What to work on ▸ Turn the paragraph starting "Prep Time:" in the vegetable stir fry recipe below into a list, keeping every figure.

Quoted text ▸
· · · ·

Learn how to prepare this Vegetable Stir Fry recipe so you know a new way to prepare your favorite vegetables.
It is ideal to promote good eating habits in children, and accompany your lunches with the best recipes.
Stay with us to learn how to prepare this Vegetable Stir Fry recipe.
Prep Time: 15 minutes | Cook Time: 20 minutes | Total Time: 35 minutes | Makes:4 servings
Ingredients:
¼ cup Peanut Oil
1 Head Of Broccoli (Cut Into Florets)
1 White Onion (Sliced)
1 Yellow Bell Pepper (Sliced)
1 Orange Bell Pepper
1 Red Bell Pepper (Sliced)
1 (8oz) Container Mushrooms (Sliced)
1 (15 oz) Can Baby Corn (Drain/Reserve Liquid)
1 (8 oz) Bag Snow Peas
¼ cup Matchstix Carrots
4 tsp Minced Garlic
tbsp Ginger Paste
Sauce:
The Reserved Liquid From The Baby Corn
2 tbsp Cornstarch
tbsp Soy Sauce (Light)

· · · ·

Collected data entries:
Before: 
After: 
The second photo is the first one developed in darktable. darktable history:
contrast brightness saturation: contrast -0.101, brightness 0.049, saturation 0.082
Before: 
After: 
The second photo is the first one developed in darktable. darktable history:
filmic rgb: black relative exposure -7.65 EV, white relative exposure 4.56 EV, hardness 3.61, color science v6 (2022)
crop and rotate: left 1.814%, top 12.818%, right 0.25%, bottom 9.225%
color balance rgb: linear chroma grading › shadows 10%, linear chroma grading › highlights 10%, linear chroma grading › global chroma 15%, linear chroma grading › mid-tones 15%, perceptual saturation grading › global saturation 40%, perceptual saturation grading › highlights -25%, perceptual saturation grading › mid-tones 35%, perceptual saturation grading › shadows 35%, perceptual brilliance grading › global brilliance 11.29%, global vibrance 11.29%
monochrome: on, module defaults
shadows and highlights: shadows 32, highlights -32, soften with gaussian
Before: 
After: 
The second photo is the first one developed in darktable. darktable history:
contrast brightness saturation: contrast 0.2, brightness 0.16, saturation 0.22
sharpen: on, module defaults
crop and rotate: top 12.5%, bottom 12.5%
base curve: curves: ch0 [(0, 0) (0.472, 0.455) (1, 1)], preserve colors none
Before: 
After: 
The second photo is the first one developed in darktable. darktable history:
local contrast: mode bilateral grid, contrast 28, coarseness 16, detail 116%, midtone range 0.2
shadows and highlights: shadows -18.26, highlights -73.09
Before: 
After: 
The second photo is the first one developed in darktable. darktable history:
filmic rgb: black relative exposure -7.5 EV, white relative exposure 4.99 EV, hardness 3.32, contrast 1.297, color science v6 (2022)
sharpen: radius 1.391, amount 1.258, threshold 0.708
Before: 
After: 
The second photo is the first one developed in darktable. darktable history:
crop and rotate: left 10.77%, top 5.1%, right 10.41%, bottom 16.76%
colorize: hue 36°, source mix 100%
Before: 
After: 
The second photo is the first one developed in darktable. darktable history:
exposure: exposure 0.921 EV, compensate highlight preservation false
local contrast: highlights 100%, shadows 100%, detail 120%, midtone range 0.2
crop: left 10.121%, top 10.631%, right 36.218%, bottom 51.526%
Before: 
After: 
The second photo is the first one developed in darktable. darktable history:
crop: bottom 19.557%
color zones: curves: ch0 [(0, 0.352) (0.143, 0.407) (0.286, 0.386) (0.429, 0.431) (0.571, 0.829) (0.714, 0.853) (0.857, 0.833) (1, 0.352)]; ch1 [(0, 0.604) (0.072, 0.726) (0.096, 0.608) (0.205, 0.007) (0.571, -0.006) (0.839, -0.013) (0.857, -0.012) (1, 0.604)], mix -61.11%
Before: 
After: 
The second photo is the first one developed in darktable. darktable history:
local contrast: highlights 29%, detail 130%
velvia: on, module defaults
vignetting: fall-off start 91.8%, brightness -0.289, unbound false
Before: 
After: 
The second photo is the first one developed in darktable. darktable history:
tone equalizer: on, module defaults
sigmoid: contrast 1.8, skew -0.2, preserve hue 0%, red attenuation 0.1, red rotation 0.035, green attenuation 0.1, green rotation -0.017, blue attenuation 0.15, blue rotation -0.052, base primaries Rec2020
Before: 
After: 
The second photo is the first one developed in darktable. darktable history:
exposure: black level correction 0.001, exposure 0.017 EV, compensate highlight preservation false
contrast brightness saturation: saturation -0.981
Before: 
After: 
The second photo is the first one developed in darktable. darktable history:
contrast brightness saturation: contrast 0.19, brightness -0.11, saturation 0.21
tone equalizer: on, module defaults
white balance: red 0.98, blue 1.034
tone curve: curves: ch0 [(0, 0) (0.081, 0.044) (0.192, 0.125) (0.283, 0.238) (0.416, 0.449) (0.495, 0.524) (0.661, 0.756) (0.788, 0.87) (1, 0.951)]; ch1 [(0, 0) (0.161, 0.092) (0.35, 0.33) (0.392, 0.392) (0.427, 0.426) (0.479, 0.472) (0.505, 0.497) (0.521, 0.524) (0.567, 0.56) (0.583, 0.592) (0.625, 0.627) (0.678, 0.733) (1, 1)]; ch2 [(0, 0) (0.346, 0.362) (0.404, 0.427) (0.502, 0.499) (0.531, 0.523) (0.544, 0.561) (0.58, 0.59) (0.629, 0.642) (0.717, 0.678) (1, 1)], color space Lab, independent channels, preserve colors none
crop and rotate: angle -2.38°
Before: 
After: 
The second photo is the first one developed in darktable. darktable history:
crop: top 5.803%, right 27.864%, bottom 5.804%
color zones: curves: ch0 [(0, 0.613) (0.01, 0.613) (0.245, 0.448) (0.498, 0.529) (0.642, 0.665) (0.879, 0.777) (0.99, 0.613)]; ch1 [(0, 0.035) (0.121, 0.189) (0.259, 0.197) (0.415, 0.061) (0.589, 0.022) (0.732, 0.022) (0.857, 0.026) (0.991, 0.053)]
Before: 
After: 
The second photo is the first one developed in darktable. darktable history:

· · · ·

Expected output ▸
- Prep time: 15 minutes
- Cook time: 20 minutes
- Total time: 35 minutes
- Makes: 4 servings